Start of RECORDS FOR THE TASK
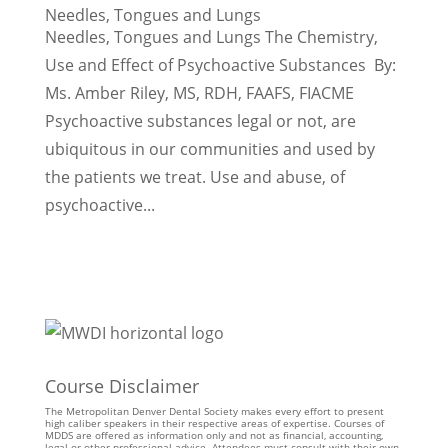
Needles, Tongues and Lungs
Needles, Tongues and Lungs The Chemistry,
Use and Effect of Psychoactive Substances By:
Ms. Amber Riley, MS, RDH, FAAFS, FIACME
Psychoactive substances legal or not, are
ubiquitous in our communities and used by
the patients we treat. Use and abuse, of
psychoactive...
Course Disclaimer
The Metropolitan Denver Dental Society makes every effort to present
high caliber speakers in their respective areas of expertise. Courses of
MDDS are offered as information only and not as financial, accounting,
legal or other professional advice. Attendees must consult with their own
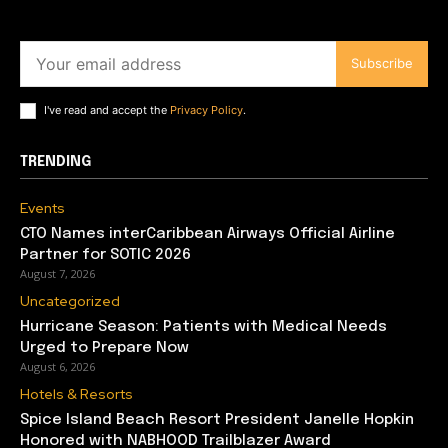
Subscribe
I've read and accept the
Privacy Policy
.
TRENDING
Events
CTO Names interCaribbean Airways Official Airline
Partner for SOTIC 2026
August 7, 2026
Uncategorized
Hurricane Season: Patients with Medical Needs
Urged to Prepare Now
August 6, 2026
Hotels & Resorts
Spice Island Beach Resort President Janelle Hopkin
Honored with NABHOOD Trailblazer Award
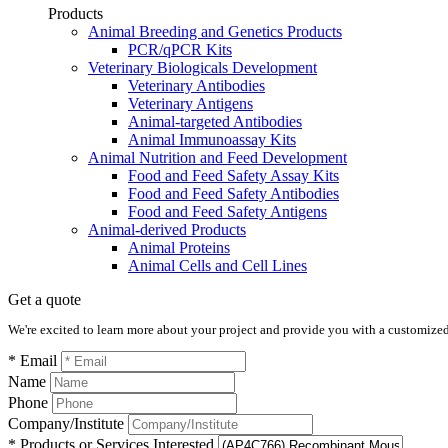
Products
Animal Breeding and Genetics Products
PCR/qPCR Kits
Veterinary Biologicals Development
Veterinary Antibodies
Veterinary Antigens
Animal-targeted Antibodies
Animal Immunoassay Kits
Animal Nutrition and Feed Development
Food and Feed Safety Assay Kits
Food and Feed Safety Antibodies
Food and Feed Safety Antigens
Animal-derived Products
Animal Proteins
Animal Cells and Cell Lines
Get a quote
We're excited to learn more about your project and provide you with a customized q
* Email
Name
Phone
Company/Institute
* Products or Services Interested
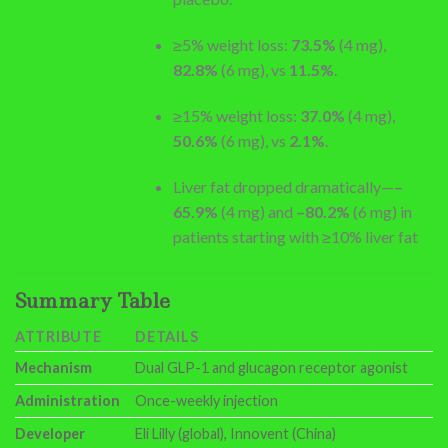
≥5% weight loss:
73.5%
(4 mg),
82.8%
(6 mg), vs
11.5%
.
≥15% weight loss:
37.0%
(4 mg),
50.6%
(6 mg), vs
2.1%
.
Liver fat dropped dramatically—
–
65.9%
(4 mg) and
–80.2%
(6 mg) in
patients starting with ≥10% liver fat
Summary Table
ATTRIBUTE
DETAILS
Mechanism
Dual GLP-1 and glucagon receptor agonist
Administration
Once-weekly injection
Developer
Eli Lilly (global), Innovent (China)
End of RECORDS FOR THE TASK
YOUR INSTRUCTIONS: Copy exactly, and only, the lines running from the one containing "CTO Names interCaribbean" through the final line of the data, and omit the pictures.

RESPONSE TO THE TASK:
CTO Names interCaribbean Airways Official Airline
Partner for SOTIC 2026
August 7, 2026
Uncategorized
Hurricane Season: Patients with Medical Needs
Urged to Prepare Now
August 6, 2026
Hotels & Resorts
Spice Island Beach Resort President Janelle Hopkin
Honored with NABHOOD Trailblazer Award
Products
Animal Breeding and Genetics Products
PCR/qPCR Kits
Veterinary Biologicals Development
Veterinary Antibodies
Veterinary Antigens
Animal-targeted Antibodies
Animal Immunoassay Kits
Animal Nutrition and Feed Development
Food and Feed Safety Assay Kits
Food and Feed Safety Antibodies
Food and Feed Safety Antigens
Animal-derived Products
Animal Proteins
Animal Cells and Cell Lines
Get a quote
We're excited to learn more about your project and provide you with a customized q
* Email
Name
Phone
Company/Institute
* Products or Services Interested
≥5% weight loss:
73.5%
(4 mg),
82.8%
(6 mg), vs
11.5%
.
≥15% weight loss:
37.0%
(4 mg),
50.6%
(6 mg), vs
2.1%
.
Liver fat dropped dramatically—
–
65.9%
(4 mg) and
–80.2%
(6 mg) in
patients starting with ≥10% liver fat
Summary Table
ATTRIBUTE
DETAILS
Mechanism
Dual GLP-1 and glucagon receptor agonist
Administration
Once-weekly injection
Developer
Eli Lilly (global), Innovent (China)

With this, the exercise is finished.